S’associant d’abord avec des fabricants de pneumatiques (Wolber, Dunlop, Englebert, Michelin) puis des marques pétrolières (BP, Esso, Shell) et enfin la marque Z, l’équipe changera régulièrement de nom entre 1905 et 1989. Certaines années, on compte même deux équipes Peugeot dans le peloton : le maillot « Elvé-Peugeot » tire la bourre à « Peugeot-Dunlop » puis « Peugeot-BP-Dunlop » entre 1946 et 1959. De même, le maillot connaît plusieurs évolutions liées aux impératifs textiles et télévisuels au cours de son histoire. D’abord jaune et bleu — les couleurs de la région Franche-Comté — le maillot ne se pare du fameux damier qu’en 1963. On raconte que celui-ci a été pensé pour mieux « passer à la télé » puisqu’à l’époque, la télévision française est encore au noir et blanc. Le motif était également très facile à reproduire sur les casquettes et les cadres de vélo. Il disparaît finalement en 1987, remplacé par le très coloré Z de la marque de vêtements pour enfants.

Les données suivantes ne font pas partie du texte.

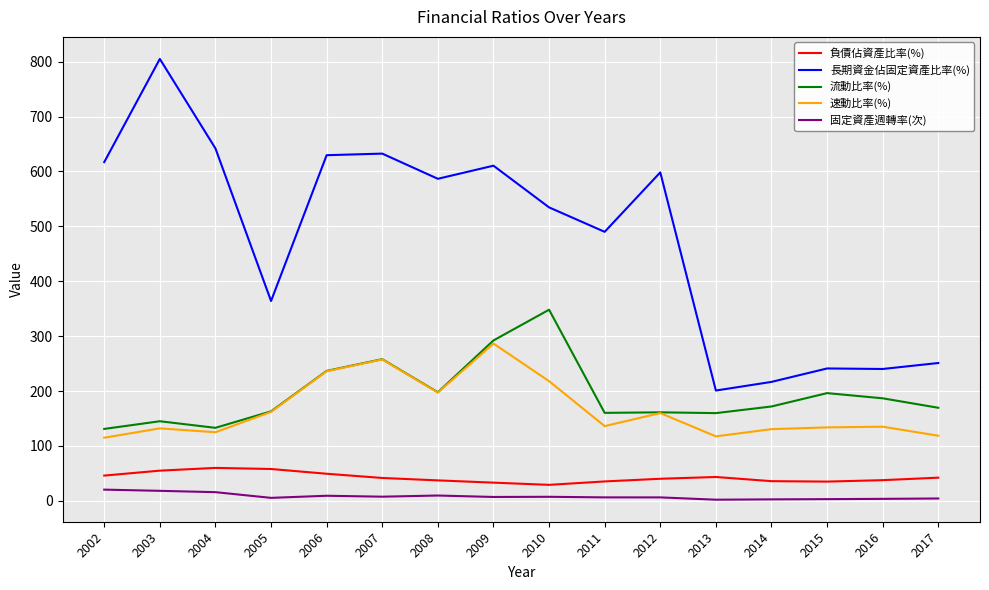

How many lines are shown in the chart?

5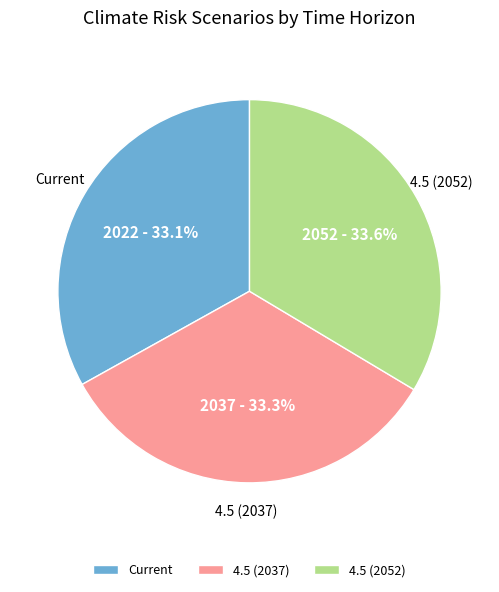

Is 4.5 (2052) the majority of the pie?

No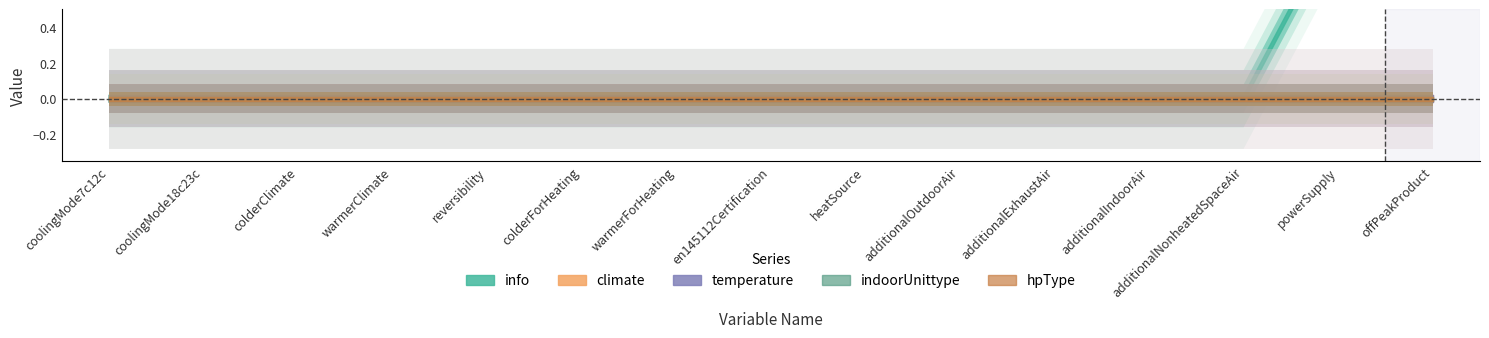

Reading left to right, transcribe all the data shown in this chart.

info: 0	0	0	0	0	0	0	0	0	0	0	0	0	1	2
climate: 0	0	0	0	0	0	0	0	0	0	0	0	0	0	0
temperature: 0	0	0	0	0	0	0	0	0	0	0	0	0	0	0
indoorUnittype: 0	0	0	0	0	0	0	0	0	0	0	0	0	0	0
hpType: 0	0	0	0	0	0	0	0	0	0	0	0	0	0	0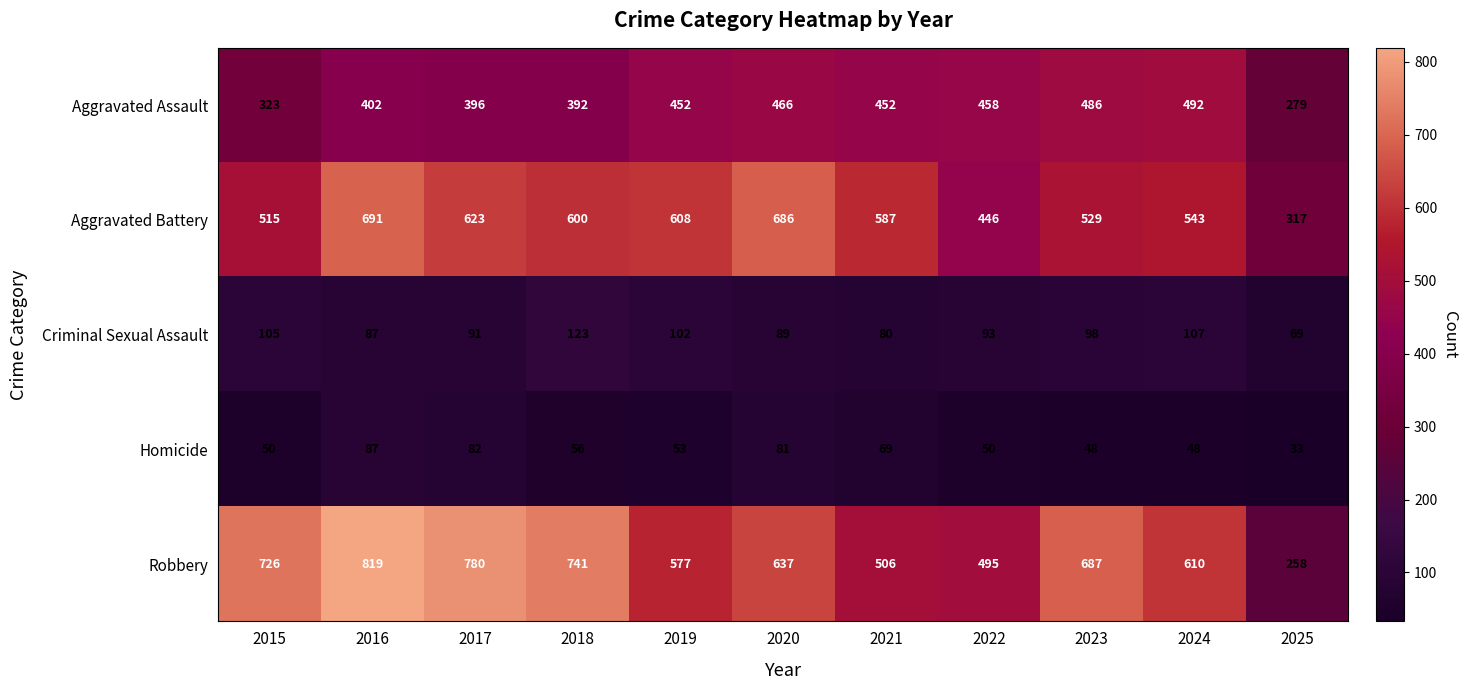

Which label corresponds to the smallest value in the chart?

2025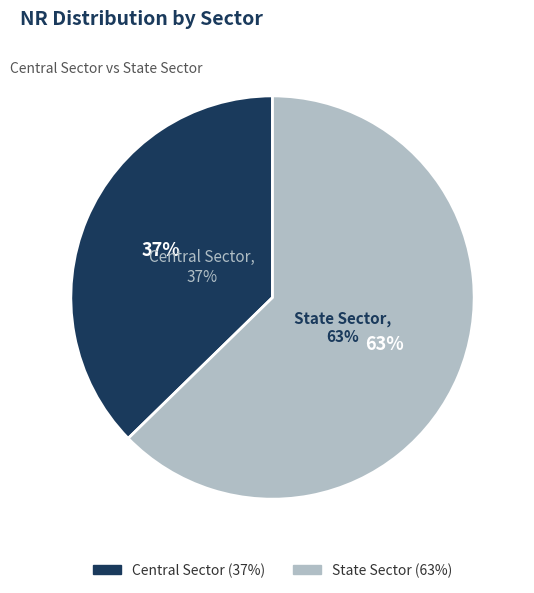

Which slice is the largest?

State Sector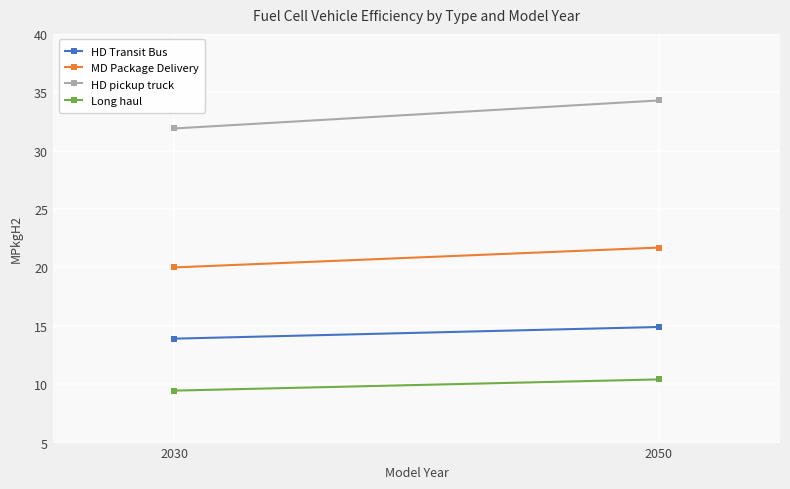

What are all the series names shown in the legend?

HD Transit Bus, MD Package Delivery, HD pickup truck, Long haul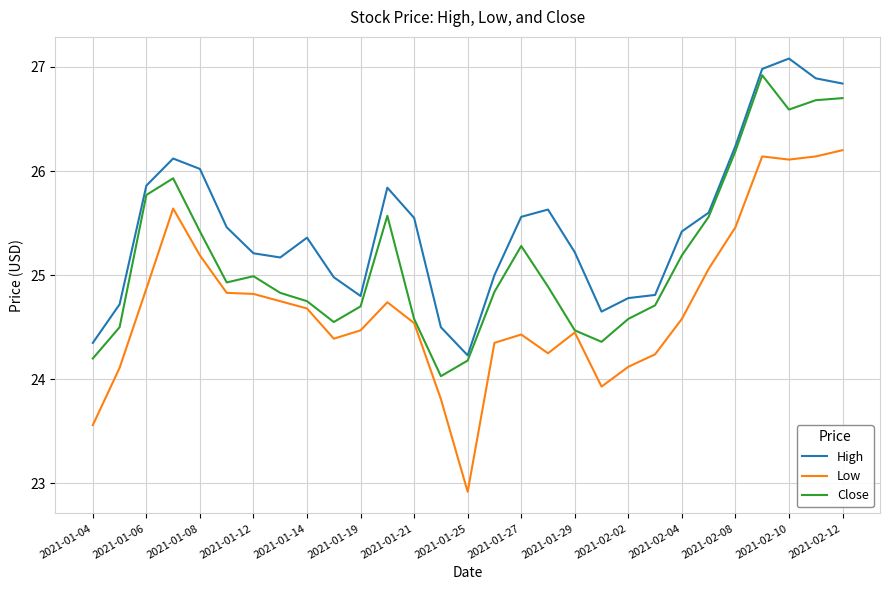

True or false: High and Low intersect in this chart.

False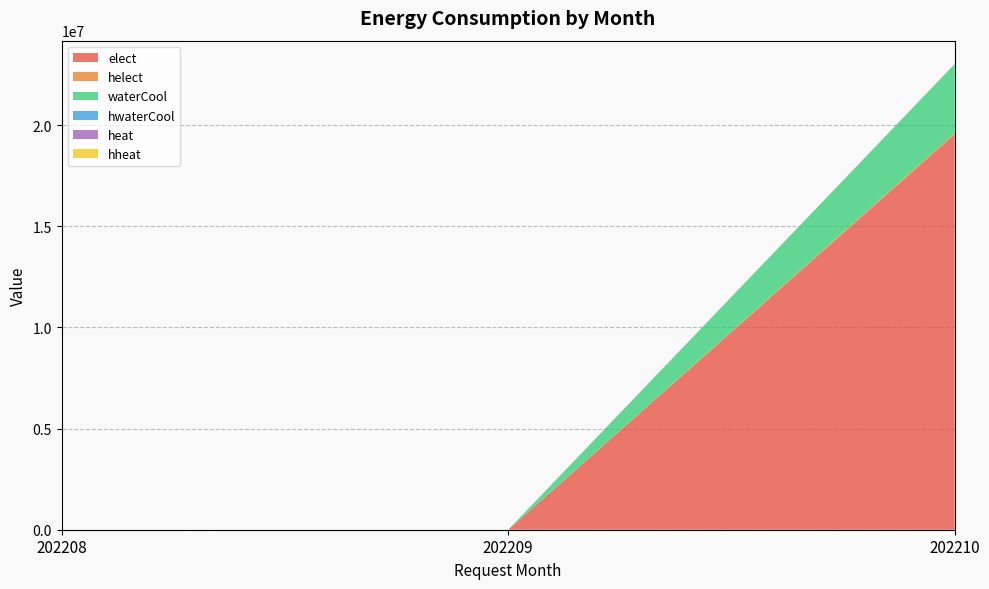

Reading right to left, what are all the values shown in this chart?

elect: 19541060	0	0
helect: 72610	0	0
waterCool: 3405690	0	0
hwaterCool: 2474	0	0
heat: 0	0	0
hheat: 0	0	0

Les années 1960 marquent un tournant dans l’histoire de la marque et de ses relations avec son sport et son secteur d’activité. En effet, l’équipe cycliste connaît ses heures de gloire — malgré des tragédies comme le décès de Tom Simpson lors de l’ascension du Mont Ventoux en 1967 — mais le secteur économique fait face à une guerre commerciale. L’entreprise est peu à peu contrainte de restructurer son activité ; elle aura vendu près de 20 millions de vélos après 1892. L’histoire avec le cyclisme professionnel s’achève à la fin des années 1980 lorsque Peugeot cesse d’être sponsor principal d’équipe. En parallèle, l’outil de production et le réseau de production sont cédés à Cycleurope, sans que l’entreprise abandonne la licence et la marque. Si Peugeot revient sur les routes professionnelles en tant que fournisseur de vélos dans les années 1990 — avec notamment l’équipe Festina — tout cela prend fin en même temps que le XXème siècle. L’histoire entre le moyen de locomotion et son sport est donc en sommeil à tous points de vue. Définitivement ? En 2010, le fabricant a relancé sa gamme à travers Cycleurope et son réseau de distribution, mais aussi chez ses concessionnaires. Faut-il alors s’attendre à un retour de la marque au lion sur la route et en compétition ? L’histoire nous le dira.